Thursday, April 23, 2009

lemonade

i have decided to make lemonade today.

i have time to play with my son today without any hurry. i have time to exercise without feeling like it is an obligation crammed in at the end of the day. i am meeting with a friend later today to study the bible and talk and pray. i have had time to call family that i so needed to talk to. the weather is pretty much perfect, so there will be time to just go in the backyard and be. i will make the most of these opportunities and will continue to do so.

using the lemons for something sweeter...

Tuesday, April 21, 2009

aching

i have been aching with a terrible hurt.  chest burning, head clouded, tears streaming.
i have questions that may have no answers.  i have heard things that were good for me to hear, things that hurt me to the core, things that brought me to tears because the time is difficult and yet there is the reminder of how wonderful dear friends are, things that remind me of Where i am to look and put my trust in.  it still aches.

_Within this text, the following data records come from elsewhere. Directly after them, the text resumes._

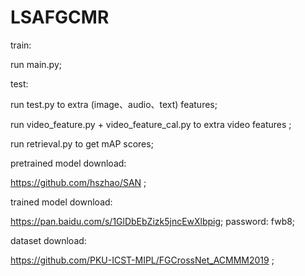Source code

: # LSAFGCMR

train: 

  run main.py;
  
test: 

  run test.py to extra (image、audio、text) features; 
  
  run video_feature.py + video_feature_cal.py to extra video features ;
  
  run retrieval.py to get mAP scores;

pretrained model download:

  https://github.com/hszhao/SAN ;
  
trained model download:

  https://pan.baidu.com/s/1GlDbEbZizk5jncEwXlbpig;
  password: fwb8;
  
dataset download:
  
  https://github.com/PKU-ICST-MIPL/FGCrossNet_ACMMM2019 ;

i have been up and down and up and down and up and down and up.  there are no answers at this exact moment other than to look Up, love wholly, and put one foot in front of the other and trust the One who is leading the journey.  i am broken, yet i know that my brokenness reveals Him at work, showing Himself in His glory, showing His unconditional love, showing His grace and mercy, His strength.

if aching brings me to Him, i will ache always.

Friday, April 10, 2009

good friday

good friday is always a day where i am not sure if i should feel ecstatic because of the spiritual significance or in mourning because of the deep cost that Jesus endured on my behalf.  it is a day where i come before God in humility because i realize just a taste of what He was willing to do to have a relationship with me.  i cry because i realize how unworthy i am and how selfless and complete His love is.  i feel so small and insignificant and so loved and adored in the same breath.  
i do not want to go about just as if it is any other day, because the day represents something so profound, life-changing, eternity-changing... i am looking forward to our church service this evening--just to worship a God that loves so completely, so lavishly.  all i can do is bow down and offer all of me back to Him in return.

Wednesday, April 8, 2009

fresh start

i love spring.  it is a reminder of fresh starts, new beginnings... colors pop from the dullness of winter...new green on weathered branches.  gusty breezes blowing away that stale feeling of being inside too long.  i go outside and cannot help but breathe too deeply.

i love easter week.  (not because of excesses of chocolate available, although that is a perk!)
it is a reminder of the ultimate fresh start--the spiritual one we can have in this life.  it is a reminder of a heavy price Jesus paid for all of humanity for all time and it is a reminder of extravagant love.  the cross is stained with His crimson blood so that we might be made gleaming white. i love that this week gives intentional opportunity to reflect and meditate on Jesus and what He accomplished in this life that changes all of eternity.

i love fresh starts.  i love to breathe it in deeply.

Wednesday, April 1, 2009

long time, no blog

it has been awhile.  not sure why.  life has been crazy busy, but i have found moments of solitude sprinkled through it all.  i guess i have been pretty selfish with those moments--wanting to study, to read, to listen, to rest.  and honestly, i was unsure if the things of life recently have been blog-worthy...it has been routine busyness and some of the same old, same old.

so why am i saying anything about it today?  not sure.  life's busy.  i need a quiet moment here and there to help with perspective and give me time to think about motives and motivation, values and choices, desires and direction and most importantly, to have a quiet moment to listen attentively to what God has to say...

is this post one of deep value or content?  not necessarily... but just something to say that i am here and that life is going on a day at a time.